◆ Problema proposto 1
De acordo com o bloco de texto, quem deve organizar e manter o Sistema Nacional de Informações sobre a Gestão dos Resíduos Sólidos (SINIR)?

::: Bloco de texto

A leitura do art. 10 deixa evidente que cabe aos municípios a gestão integrada dos resíduos sólidos, e que a responsabilidade por fiscalizar é dos órgãos federais e estaduais. Outra inovação trazida pela PNRS foi a criação do Sistema Nacional de Informações sobre a Gestão dos Resíduos Sólidos (SINIR), que deve ser organizado e mantido pela União, os Estados, o Distrito Federal e os Municípios.

Outro conceito adequadamente apresentado pela Lei nº 12.305/2010 é a responsabilidade compartilhada pelo ciclo de vida dos produtos, que gerou obrigações para os diversos agentes envolvidos na geração dos resíduos sólidos. No art. 36, a mencionada lei lista as obrigações do titular dos serviços públicos de limpeza urbana e de manejo de resíduos sólidos, que deverá adotar procedimentos para reaproveitar os resíduos sólidos reutilizáveis e recicláveis, estabelecer sistema de coleta seletiva, articular com os agentes econômicos e sociais medidas para viabilizar o retorno ao ciclo produtivo dos resíduos sólidos reutilizáveis e recicláveis, realizar as atividades definidas por acordo setorial ou termo de compromisso, mediante a devida remuneração pelo setor empresarial, implantar sistema de compostagem para resíduos sólidos orgânicos e articular com os agentes econômicos e sociais formas de utilização do composto produzido, dar disposição final ambientalmente adequada aos resíduos e rejeitos (BRASIL, 2010).

Ainda no mesmo art. 36, a lei em questão define que o titular de serviços públicos de manejo de resíduos sólidos, deve priorizar a organização e o funcionamento de cooperativas ou de outras formas de associação de catadores de materiais reutilizáveis e recicláveis, formadas por pessoas físicas de baixa renda, bem como sua contratação, com a garantia de dispensa de licitação (BRASIL, 2010).

::::::

◆ Problema proposto 2
Copie sem nenhuma alteração as linhas das entradas, da linha que contém "order: Asterales" até a linha que contém "scientific name: Araneus diadematus", incluindo as duas.

::: Entradas fornecidas

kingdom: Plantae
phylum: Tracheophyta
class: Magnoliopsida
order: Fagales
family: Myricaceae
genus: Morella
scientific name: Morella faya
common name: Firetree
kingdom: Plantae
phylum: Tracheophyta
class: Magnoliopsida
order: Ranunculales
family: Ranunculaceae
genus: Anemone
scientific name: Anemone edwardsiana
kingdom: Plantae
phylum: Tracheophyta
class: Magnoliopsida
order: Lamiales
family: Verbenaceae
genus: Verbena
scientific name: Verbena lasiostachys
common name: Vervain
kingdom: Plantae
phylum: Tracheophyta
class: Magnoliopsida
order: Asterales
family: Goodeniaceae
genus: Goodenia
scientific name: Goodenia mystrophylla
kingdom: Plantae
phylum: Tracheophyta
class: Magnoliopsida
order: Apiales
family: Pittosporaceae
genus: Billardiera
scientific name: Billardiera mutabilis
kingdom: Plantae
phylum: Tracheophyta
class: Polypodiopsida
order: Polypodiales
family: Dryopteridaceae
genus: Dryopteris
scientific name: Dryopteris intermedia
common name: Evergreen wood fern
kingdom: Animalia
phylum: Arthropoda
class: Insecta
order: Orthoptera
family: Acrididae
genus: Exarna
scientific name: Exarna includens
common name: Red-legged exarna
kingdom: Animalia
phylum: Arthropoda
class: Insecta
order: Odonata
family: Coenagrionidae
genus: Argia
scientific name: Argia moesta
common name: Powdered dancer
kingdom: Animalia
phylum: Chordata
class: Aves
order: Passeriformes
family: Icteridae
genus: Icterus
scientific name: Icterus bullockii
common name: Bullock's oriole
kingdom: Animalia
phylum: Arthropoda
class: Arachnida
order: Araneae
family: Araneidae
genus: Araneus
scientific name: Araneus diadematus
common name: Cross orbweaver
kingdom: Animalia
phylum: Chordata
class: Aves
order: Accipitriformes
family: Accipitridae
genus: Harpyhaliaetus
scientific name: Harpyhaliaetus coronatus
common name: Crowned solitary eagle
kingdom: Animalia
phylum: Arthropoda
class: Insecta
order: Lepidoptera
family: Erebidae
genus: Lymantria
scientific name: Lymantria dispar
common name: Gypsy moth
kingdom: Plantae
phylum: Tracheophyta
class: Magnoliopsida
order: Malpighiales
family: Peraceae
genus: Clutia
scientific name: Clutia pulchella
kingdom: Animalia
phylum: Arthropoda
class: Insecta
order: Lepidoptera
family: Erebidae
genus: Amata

::::::

◆ Resultado do exercício 1
A União, os Estados, o Distrito Federal e os Municípios.

◆ Resultado do exercício 2
order: Asterales
family: Goodeniaceae
genus: Goodenia
scientific name: Goodenia mystrophylla
kingdom: Plantae
phylum: Tracheophyta
class: Magnoliopsida
order: Apiales
family: Pittosporaceae
genus: Billardiera
scientific name: Billardiera mutabilis
kingdom: Plantae
phylum: Tracheophyta
class: Polypodiopsida
order: Polypodiales
family: Dryopteridaceae
genus: Dryopteris
scientific name: Dryopteris intermedia
common name: Evergreen wood fern
kingdom: Animalia
phylum: Arthropoda
class: Insecta
order: Orthoptera
family: Acrididae
genus: Exarna
scientific name: Exarna includens
common name: Red-legged exarna
kingdom: Animalia
phylum: Arthropoda
class: Insecta
order: Odonata
family: Coenagrionidae
genus: Argia
scientific name: Argia moesta
common name: Powdered dancer
kingdom: Animalia
phylum: Chordata
class: Aves
order: Passeriformes
family: Icteridae
genus: Icterus
scientific name: Icterus bullockii
common name: Bullock's oriole
kingdom: Animalia
phylum: Arthropoda
class: Arachnida
order: Araneae
family: Araneidae
genus: Araneus
scientific name: Araneus diadematus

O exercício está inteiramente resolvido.